June 1989 Forecast -- Flux Range 186 - 324

by Roy, AD5Q - Houston, Texas

10 Meters: It is Sporadic E season on 10 Meters. It has been said that sporadic E (short skip) openings are not related to solar activity, but it does seem that these openings are better at the bottom of the spot cycle. Though we still have DX to the east, west and south; most DX'ers have vacated 10 Meters and left it to the 10-10'ers and novices. 10 is never good in the summer, except on FIELD DAY.

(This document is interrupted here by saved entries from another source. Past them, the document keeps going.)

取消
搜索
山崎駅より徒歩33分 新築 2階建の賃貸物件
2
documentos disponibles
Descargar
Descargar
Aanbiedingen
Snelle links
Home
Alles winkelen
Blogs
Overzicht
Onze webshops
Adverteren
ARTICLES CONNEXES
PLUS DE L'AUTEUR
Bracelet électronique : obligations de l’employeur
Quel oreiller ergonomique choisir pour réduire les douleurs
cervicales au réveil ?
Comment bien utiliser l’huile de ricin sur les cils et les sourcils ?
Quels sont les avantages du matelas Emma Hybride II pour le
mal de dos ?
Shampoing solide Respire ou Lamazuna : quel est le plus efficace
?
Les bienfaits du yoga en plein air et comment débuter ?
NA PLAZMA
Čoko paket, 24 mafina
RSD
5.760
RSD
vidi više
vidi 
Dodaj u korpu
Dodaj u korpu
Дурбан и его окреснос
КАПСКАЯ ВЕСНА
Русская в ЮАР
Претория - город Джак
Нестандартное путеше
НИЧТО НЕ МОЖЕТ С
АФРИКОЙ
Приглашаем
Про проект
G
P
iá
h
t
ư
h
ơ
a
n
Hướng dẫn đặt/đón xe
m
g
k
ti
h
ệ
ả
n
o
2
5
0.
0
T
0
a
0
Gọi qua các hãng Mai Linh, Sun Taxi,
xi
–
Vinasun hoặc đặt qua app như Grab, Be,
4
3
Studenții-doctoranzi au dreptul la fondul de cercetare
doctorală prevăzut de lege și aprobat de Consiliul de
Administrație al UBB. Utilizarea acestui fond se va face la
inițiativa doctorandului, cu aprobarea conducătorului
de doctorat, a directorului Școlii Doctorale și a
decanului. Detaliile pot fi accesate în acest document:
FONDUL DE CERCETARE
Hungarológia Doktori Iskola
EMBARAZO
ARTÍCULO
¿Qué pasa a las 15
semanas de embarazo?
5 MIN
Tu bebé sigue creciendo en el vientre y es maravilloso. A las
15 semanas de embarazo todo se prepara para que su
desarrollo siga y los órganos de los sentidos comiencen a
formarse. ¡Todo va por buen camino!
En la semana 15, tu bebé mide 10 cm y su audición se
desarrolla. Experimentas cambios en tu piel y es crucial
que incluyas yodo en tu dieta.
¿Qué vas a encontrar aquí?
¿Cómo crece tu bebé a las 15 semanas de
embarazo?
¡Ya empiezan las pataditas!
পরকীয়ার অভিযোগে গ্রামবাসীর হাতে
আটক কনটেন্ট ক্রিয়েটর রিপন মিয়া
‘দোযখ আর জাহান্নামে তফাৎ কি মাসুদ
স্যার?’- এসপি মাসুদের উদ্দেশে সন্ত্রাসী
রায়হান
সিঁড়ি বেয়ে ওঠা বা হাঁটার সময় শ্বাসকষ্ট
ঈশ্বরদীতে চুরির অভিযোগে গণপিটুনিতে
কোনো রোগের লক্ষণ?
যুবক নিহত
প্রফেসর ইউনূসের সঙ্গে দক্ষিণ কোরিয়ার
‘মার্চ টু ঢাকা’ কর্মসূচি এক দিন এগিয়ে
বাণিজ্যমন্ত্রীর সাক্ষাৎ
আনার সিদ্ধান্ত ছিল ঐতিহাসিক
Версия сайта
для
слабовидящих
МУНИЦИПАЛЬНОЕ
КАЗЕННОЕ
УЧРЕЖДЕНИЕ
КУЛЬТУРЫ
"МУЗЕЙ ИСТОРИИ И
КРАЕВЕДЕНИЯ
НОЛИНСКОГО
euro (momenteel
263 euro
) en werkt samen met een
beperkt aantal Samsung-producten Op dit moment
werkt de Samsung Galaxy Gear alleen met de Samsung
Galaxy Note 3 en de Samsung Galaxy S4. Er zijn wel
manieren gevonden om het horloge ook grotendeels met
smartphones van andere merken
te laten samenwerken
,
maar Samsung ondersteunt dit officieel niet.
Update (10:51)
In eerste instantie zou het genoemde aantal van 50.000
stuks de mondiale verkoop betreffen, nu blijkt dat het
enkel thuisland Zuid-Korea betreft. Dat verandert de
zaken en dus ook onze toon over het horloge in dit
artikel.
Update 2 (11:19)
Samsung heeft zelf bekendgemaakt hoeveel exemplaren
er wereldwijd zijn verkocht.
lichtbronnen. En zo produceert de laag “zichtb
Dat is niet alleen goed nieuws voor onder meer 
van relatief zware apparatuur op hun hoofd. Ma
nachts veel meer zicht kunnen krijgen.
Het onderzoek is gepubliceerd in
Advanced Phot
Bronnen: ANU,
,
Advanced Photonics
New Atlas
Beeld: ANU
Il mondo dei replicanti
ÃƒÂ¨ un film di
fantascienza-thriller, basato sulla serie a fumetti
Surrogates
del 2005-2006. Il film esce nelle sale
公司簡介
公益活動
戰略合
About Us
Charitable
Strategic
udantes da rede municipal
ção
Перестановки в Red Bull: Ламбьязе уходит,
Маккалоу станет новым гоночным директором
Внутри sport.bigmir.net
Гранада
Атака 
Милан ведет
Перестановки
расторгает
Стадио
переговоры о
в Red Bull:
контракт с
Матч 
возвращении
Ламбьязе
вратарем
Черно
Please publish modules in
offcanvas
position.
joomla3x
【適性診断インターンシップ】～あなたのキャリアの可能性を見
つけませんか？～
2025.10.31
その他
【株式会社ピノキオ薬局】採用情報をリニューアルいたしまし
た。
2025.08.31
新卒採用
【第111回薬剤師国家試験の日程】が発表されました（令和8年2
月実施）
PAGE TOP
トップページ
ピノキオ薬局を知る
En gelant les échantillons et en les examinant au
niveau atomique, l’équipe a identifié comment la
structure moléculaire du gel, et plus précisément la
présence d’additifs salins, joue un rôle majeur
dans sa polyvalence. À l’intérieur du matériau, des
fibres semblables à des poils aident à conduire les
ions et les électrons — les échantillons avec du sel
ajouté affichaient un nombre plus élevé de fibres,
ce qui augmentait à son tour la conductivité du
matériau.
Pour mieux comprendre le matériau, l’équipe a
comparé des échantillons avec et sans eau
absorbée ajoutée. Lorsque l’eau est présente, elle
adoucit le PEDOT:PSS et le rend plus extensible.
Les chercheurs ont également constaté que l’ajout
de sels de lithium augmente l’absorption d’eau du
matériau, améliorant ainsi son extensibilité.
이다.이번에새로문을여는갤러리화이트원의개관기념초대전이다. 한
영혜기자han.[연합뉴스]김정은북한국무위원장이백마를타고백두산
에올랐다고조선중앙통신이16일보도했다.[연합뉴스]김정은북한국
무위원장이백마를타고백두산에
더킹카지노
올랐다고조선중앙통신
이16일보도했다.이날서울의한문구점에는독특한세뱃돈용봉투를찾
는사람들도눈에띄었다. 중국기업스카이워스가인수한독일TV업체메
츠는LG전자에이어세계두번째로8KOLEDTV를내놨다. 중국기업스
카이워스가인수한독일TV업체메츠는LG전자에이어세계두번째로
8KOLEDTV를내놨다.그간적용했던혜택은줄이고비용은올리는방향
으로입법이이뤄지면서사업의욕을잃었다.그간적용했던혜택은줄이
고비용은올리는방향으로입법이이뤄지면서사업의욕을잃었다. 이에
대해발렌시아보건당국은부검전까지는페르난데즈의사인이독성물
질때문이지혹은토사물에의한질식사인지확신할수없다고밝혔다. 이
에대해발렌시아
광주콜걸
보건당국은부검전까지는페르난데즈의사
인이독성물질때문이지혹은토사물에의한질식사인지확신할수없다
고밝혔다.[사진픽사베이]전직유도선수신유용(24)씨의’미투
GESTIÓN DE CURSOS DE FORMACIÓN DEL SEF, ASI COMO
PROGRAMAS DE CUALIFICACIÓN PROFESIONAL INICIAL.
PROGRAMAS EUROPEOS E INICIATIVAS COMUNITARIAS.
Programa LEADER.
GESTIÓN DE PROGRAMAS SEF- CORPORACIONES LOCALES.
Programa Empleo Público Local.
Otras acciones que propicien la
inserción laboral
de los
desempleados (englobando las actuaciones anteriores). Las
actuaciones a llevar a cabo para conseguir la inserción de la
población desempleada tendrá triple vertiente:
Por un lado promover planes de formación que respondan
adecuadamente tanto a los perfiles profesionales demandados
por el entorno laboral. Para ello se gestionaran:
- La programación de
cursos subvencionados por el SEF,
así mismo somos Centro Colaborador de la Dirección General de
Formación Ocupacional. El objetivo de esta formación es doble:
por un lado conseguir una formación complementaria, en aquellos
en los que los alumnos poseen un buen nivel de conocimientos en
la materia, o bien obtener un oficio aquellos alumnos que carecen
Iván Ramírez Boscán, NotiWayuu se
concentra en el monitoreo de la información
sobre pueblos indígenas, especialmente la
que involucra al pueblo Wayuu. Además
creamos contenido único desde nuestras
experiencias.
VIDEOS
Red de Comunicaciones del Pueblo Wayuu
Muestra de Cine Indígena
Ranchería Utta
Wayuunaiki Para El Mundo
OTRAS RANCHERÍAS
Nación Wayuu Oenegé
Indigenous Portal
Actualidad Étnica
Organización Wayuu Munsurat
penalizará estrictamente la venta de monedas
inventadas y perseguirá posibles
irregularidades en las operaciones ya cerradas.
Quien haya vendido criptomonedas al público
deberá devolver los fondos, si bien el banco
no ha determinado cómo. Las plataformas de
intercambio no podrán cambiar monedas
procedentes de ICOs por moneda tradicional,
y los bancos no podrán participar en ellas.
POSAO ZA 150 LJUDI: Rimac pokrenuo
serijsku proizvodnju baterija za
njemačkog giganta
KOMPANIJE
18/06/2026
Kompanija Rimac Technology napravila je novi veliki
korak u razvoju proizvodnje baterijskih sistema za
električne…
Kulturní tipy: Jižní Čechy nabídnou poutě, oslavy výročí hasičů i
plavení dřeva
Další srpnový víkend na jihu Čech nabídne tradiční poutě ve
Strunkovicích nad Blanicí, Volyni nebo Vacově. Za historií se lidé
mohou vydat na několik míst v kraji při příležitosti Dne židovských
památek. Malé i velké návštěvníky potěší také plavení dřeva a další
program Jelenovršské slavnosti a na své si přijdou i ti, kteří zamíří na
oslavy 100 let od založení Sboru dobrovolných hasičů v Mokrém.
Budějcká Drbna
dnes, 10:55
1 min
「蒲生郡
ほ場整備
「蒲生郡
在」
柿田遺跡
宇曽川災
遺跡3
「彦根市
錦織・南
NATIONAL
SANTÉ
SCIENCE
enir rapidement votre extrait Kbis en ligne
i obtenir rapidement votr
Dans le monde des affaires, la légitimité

15 Meters: Fantastic! The band opens to Europe in the morning via long path before it opens short path. Toward noon we get a nice opening to all of east Asia and Indonesia. Russians and Europeans come through much of the day and well into the evening. Pacific signals come through starting in the afternoon until well past midnight. One feature of these late night Pacific openings is that the path extends well beyond Australia, across the south Indian Ocean to Africa on an autumn daytime path. This is one long path opening we do not get on 20. The African and Indian Ocean stations can be heard (mostly on SSB) working VK/ZL while America sleeps. Few are taking advantage of the long path propagation, but it is interesting. May (including early June) is probably the best month for 15 Meters, but July is the worst. The month ahead will bring rapid deterioration on 15, which has been the only remaining band with good daypath DX. Since current conditions are the combined result of good day and night path propagation, 15 meter activity will drop sharply by mid July. Remaining signals will be weak, leaving only one good DX band remaining:

20 Meters: Propagation on this band is easy to predict. All nighttime paths are reliable except those to the Antarctic (winter night). You can work into and across nighttime areas starting in late afternoon and for a few hours after sunrise. The summer long path configuration (Africa/Indian Ocean) is in place.